Par courtoisie et pour nous consoler, le docteur Petermann nous dit que si nous avons bien des reproches à nous faire, rien de ce qui nous arrive n’aurait eu lieu, sans la politique extravagante de Napoléon III. — « C’est lui, dit-il, qui a lancé dans le monde le principe des nationalités et la pratique des annexions que l’on va retourner maintenant contre vous, par la revendication de vos provinces de langue germanique. C’est lui qui a fait déclarer par sa diplomatie qu’il voulait une Prusse grande et forte, et qui a favorisé le premier essor de cette puissance qui vous écrase. C’est à votre Napoléon qu’il faut surtout vous en prendre, car il est le principal artisan de votre ruine.

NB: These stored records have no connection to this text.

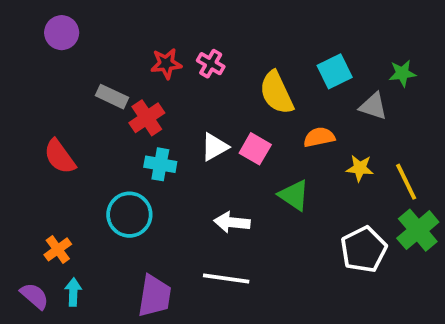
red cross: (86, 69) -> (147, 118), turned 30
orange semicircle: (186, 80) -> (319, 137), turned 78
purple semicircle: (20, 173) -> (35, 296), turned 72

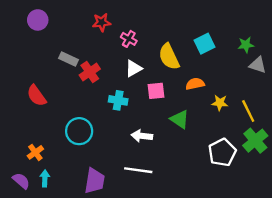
red star: (166, 64) -> (102, 22), moved
gray triangle: (373, 106) -> (258, 65), moved
white triangle: (215, 147) -> (134, 68), moved
pink square: (255, 149) -> (156, 91), turned -36
cyan cross: (160, 164) -> (118, 100), moved

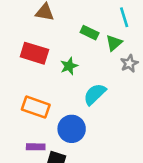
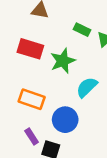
green star: (69, 66) -> (63, 61), size x1.5
purple rectangle: (36, 147) -> (32, 136), turned 56

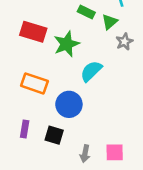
purple rectangle: (32, 136) -> (25, 129), moved, turned 42

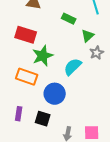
green triangle: (110, 22) -> (88, 36), moved
gray star: (124, 42) -> (97, 53), moved
green star: (67, 44) -> (43, 56), moved

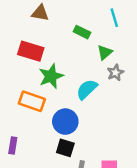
purple rectangle: (19, 114) -> (13, 145), moved
black square: (43, 119) -> (65, 148), moved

Votre tort est de l’avoir toujours acclamé, et de n’avoir compris que ses fautes vous perdent que quand il n’est plus temps d’y remédier. — Non, docteur, repris-je, nous n’avons pas tous été dupes ou complices des sottises de notre maître. Sans doute, elles ont été soutenues par la majorité des Chambres, applaudies par le gros du public et prônées par les organes de la presse officielle, libérâtre et révolutionnaire. Mais elles ont été réprouvées comme elles devaient l’être par tous ceux qui tiennent encore au passé politique et religieux de la France, et qui seuls ont conservé le sentiment de ses véritables intérêts. Leur protestation est demeurée sans écho, il est vrai, et ils sont restés en minorité dans le pays. Mais les événements qui s’accomplissent sont bien de nature à changer les points de vue d’un peuple, et je ne serais pas étonné de voir la nation passer un jour du côté de cette minorité méconnue, et rentrer avec elle dans les voies qu’elle n’aurait jamais dû quitter. » —

Malgré les chariots et fourgons qui encombrent le milieu de la place Stanislas, on se promène encore sur les trottoirs qui l’encadrent. On parle avec orgueil de l’attitude résolue de la ville de Toul, où s’est jetée une bonne partie de la jeunesse de Nancy et qui vient de repousser avec succès une attaque de l’artillerie bavaroise. Mais ce qui nous ravit, c’est ce que l’on dit, c’est ce que l’on croit, c’est ce que l’on invente des vigoureux combats livrés par Bazaine aux Prussiens et des pertes énormes qu’il leur fait subir depuis plusieurs jours. Ce soir, c’est 40 000 hommes qu’il leur a tués dans une dernière affaire, sans compter les 25 000 qui ont sauté en l’air près de Metz, avec le fort de Sainte-Croix. Il va sans dire que les gens qui réfléchissent ne croient pas à ces nouvelles, mais il faut ajouter que le nombre n’en est pas grand, et qu’ils sont malvenus quand ils expriment leurs doutes, et qu’ils demandent des preuves de ces prétendues victoires que les autres adoptent comme certaines, uniquement parce qu’ils les désirent.